On Tuesday, the day after Diwali, Delhi's air quality was the finest in seven years (October 25). This includes the epidemic years of 2020 and 2021. According to statistics from the Central Pollution Control Board, the AQI (air quality index) was 303 on Tuesday (CPCB). On Monday, Diwali, the temperature was 312. This signifies that the air quality was very bad on both days. An AQI of 301 to 400 is considered very poor. According to CPCB statistics, last year saw the worst post-Diwali air quality in Delhi since 2015, with an AQI of 462 recorded on the day after Diwali. This classified air pollution as 'severe.' Last year on Diwali, the AQI was 382. In four of the eight years since 2015, Delhi's air quality has deteriorated to 'severe' the day after Diwali. 


On Diwali, it was windy, and Gufran Beig, SAFAR's original project director, noted that the wind speed helped reduce the collection of pollution. Furthermore, because Diwali fell early this year, the air is not yet chilly enough to trap pollution in the lower levels. Crop residue burning has also contributed nothing so far this year in Punjab and Haryana. The wind direction in Delhi, which has been westerly-southwesterly since Monday, has not been favourable for transporting stubble-burning smoke from the northwest, according to him.

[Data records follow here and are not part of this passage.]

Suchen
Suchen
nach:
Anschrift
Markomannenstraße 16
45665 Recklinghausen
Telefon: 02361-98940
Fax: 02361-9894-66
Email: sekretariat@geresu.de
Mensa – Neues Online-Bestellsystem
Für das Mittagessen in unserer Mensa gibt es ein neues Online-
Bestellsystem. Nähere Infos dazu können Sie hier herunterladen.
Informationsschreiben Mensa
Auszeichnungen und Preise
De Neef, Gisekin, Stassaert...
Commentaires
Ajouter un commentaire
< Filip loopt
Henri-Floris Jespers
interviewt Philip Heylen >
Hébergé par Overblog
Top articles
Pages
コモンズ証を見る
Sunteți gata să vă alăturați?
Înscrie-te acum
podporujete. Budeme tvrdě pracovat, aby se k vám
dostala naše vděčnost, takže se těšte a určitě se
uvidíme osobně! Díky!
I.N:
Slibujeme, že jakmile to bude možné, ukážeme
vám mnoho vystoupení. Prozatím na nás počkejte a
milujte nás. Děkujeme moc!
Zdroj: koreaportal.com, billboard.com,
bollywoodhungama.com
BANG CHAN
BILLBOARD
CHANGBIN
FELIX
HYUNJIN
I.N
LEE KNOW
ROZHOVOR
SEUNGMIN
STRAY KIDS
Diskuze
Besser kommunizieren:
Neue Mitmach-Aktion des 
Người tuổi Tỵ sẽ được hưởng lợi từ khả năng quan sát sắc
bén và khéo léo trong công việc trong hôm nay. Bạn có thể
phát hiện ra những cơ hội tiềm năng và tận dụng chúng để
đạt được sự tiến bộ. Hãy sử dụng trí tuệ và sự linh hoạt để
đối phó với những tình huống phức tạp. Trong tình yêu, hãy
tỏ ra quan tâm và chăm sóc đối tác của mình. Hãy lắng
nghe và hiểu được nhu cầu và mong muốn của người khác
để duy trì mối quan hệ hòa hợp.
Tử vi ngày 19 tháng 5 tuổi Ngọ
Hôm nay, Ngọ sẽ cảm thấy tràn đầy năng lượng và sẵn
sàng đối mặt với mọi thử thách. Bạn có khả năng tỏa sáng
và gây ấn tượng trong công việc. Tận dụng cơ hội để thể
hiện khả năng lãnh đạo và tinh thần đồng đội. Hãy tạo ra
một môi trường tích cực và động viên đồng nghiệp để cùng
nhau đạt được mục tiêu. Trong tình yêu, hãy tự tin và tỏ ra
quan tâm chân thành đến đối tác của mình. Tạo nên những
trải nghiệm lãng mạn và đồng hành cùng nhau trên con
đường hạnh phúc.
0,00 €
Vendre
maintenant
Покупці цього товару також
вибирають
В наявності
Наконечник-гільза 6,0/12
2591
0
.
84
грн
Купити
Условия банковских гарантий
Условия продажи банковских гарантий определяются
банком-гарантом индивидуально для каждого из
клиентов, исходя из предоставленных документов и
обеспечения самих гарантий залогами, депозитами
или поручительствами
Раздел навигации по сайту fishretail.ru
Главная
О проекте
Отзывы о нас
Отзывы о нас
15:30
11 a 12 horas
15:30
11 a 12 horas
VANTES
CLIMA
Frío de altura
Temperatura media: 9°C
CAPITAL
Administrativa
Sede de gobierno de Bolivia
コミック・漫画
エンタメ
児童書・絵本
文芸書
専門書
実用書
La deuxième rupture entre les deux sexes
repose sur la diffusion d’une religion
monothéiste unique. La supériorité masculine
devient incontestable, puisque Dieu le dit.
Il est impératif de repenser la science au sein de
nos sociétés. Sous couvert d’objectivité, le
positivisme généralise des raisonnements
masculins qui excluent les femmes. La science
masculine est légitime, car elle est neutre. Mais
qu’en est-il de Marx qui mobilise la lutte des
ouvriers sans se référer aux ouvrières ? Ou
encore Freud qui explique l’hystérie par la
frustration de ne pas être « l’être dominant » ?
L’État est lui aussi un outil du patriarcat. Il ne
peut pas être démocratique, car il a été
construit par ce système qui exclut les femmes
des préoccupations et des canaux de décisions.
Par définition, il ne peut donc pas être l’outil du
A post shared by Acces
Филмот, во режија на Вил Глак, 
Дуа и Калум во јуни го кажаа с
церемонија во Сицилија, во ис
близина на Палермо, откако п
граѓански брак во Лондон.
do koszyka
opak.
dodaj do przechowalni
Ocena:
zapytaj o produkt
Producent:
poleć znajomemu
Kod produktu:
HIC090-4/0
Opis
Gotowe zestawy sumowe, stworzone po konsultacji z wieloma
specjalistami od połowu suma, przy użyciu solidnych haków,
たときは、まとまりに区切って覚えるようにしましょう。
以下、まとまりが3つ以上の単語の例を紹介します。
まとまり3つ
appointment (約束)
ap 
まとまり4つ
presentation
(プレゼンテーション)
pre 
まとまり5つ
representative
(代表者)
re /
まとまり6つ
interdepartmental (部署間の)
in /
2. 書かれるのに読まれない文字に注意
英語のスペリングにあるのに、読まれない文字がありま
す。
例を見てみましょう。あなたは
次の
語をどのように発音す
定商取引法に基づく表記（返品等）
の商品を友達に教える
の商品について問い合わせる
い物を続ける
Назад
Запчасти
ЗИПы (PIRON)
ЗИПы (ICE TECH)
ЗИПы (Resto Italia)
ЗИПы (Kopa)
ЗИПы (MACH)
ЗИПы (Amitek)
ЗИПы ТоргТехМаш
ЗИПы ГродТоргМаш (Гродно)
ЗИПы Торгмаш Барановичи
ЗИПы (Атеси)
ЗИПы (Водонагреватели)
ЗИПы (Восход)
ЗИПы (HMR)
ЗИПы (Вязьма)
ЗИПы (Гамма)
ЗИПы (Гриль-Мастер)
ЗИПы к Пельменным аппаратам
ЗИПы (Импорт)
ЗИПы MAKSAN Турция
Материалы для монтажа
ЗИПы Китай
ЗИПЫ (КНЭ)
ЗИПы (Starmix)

According to a SAFAR forecasting system update, the percentage of stubble burning to PM2.5 levels in Delhi was approximately 5.6% on Tuesday. According to SAFAR statistics, the contribution of stubble burning to Delhi's air on Diwali day (November 4) last year was 25%, and 36% on the day following Diwali.

Anumita Roychowdhury, executive director of research and advocacy at the Centre for Science and Environment, identified many variables. "Diwali occurred early, with milder weather and before the strong inversion conditions set in." Wind speeds have been lower in comparison, and crop fires have not been as violent. "It's tough to say whether or not there were fewer firework emissions," she added.